My fellow blogger Mish always does an excellent take on the dubious BLS calculations based on the birth-death model of business creation, the real ratio of a growing population to employed, and the dropout rate. I would refer you to his excellent article on these data.
Whatever the real story is, it isn’t good.
Part of the data that I believe is most important, other than the headline numbers of growing unemployment, is the PCE price index and the personal savings rate.
As I mentioned above, the PCE price index went down in April (+0.1%) compared to March (+0.2%). To the Fed this smells like (i) recession and (ii) deflation.
The personal savings rate went down as well, to 3.4% in April as compared to 3.5% in March. This tells us that consumers are funding PCE with savings, since disposable personal income is flat (+0.2% in April, same as March).
What the fallout of these data is for planning purposes is:
1. The Administration is seriously concerned since an election is only 5 months away.
2. The Fed is seriously concerned since none of their monetary policies are working as planned.

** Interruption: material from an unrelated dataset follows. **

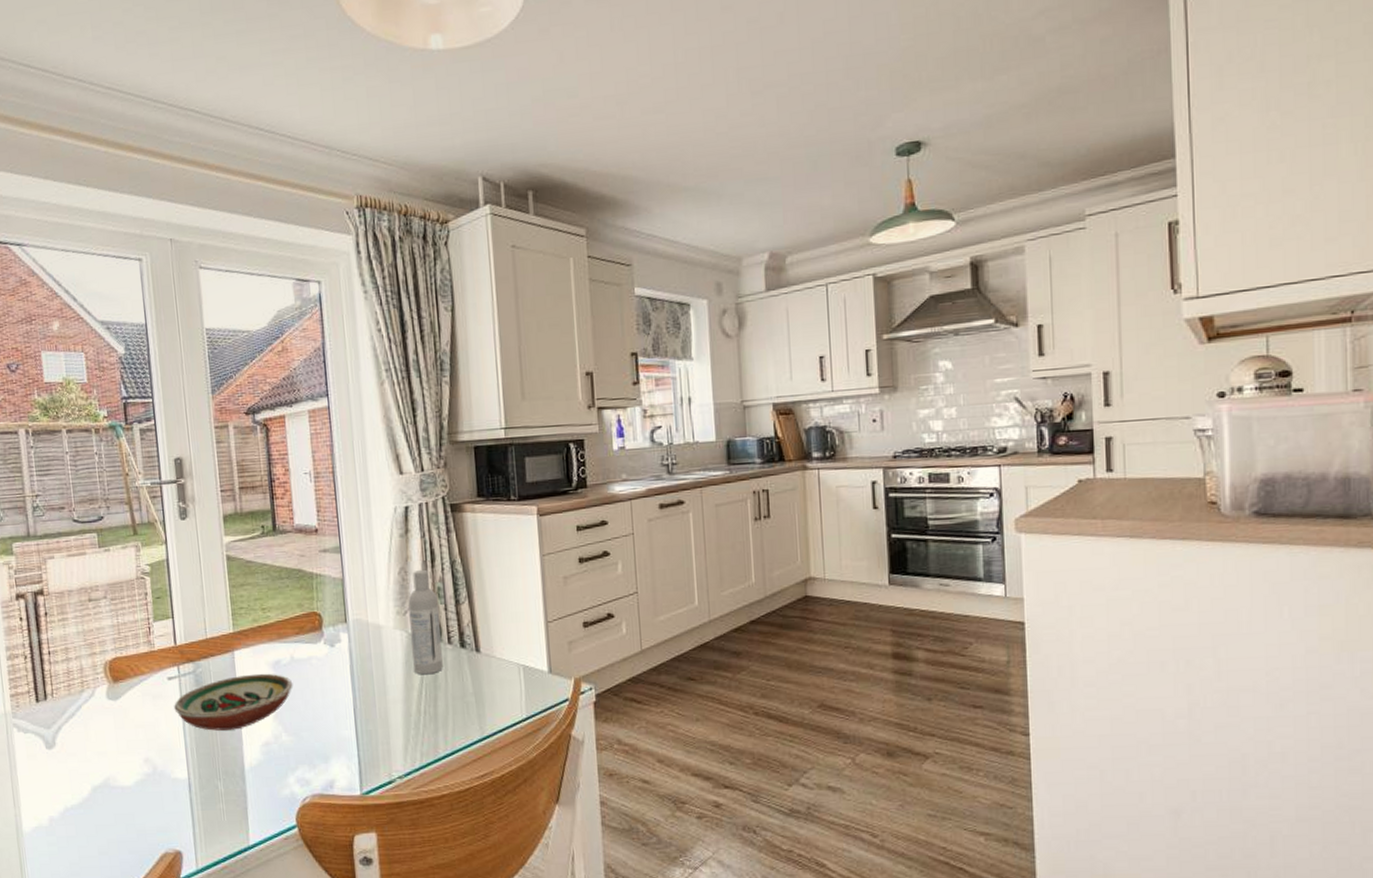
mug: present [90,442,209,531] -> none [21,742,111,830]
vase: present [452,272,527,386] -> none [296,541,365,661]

3. “Inflation” as the Fed defines it is looking more like the much feared “deflation.” The Fed will not let “deflation” happen.
4. The only thing the Fed really knows how to do is print money, and since the inflation hawks on the FOMC have nothing to complain about, it makes another round of quantitative easing likely. And soon.
5. The decline in savings further diminishes the chances of a recovery since what the economy needs is (i) to liquidate the bad investments made during the boom (malinvestment) and (ii) capital from real savings to make it grow again. While one could argue that such “savings” are the product of two prior rounds of QE and not “real savings” as defined by Austrian economic theory, I don’t think that is the case. A substantial part of these savings is “real savings” and it is being destroyed.
Mainstream economists treat our current mini-cycles as somewhat natural events, divorced from any action by the Fed and the Administration (see opening quote). One only need to look at Fed policies (QE, ZIRP, and money supply) as we “Austrians” do to get the real answers.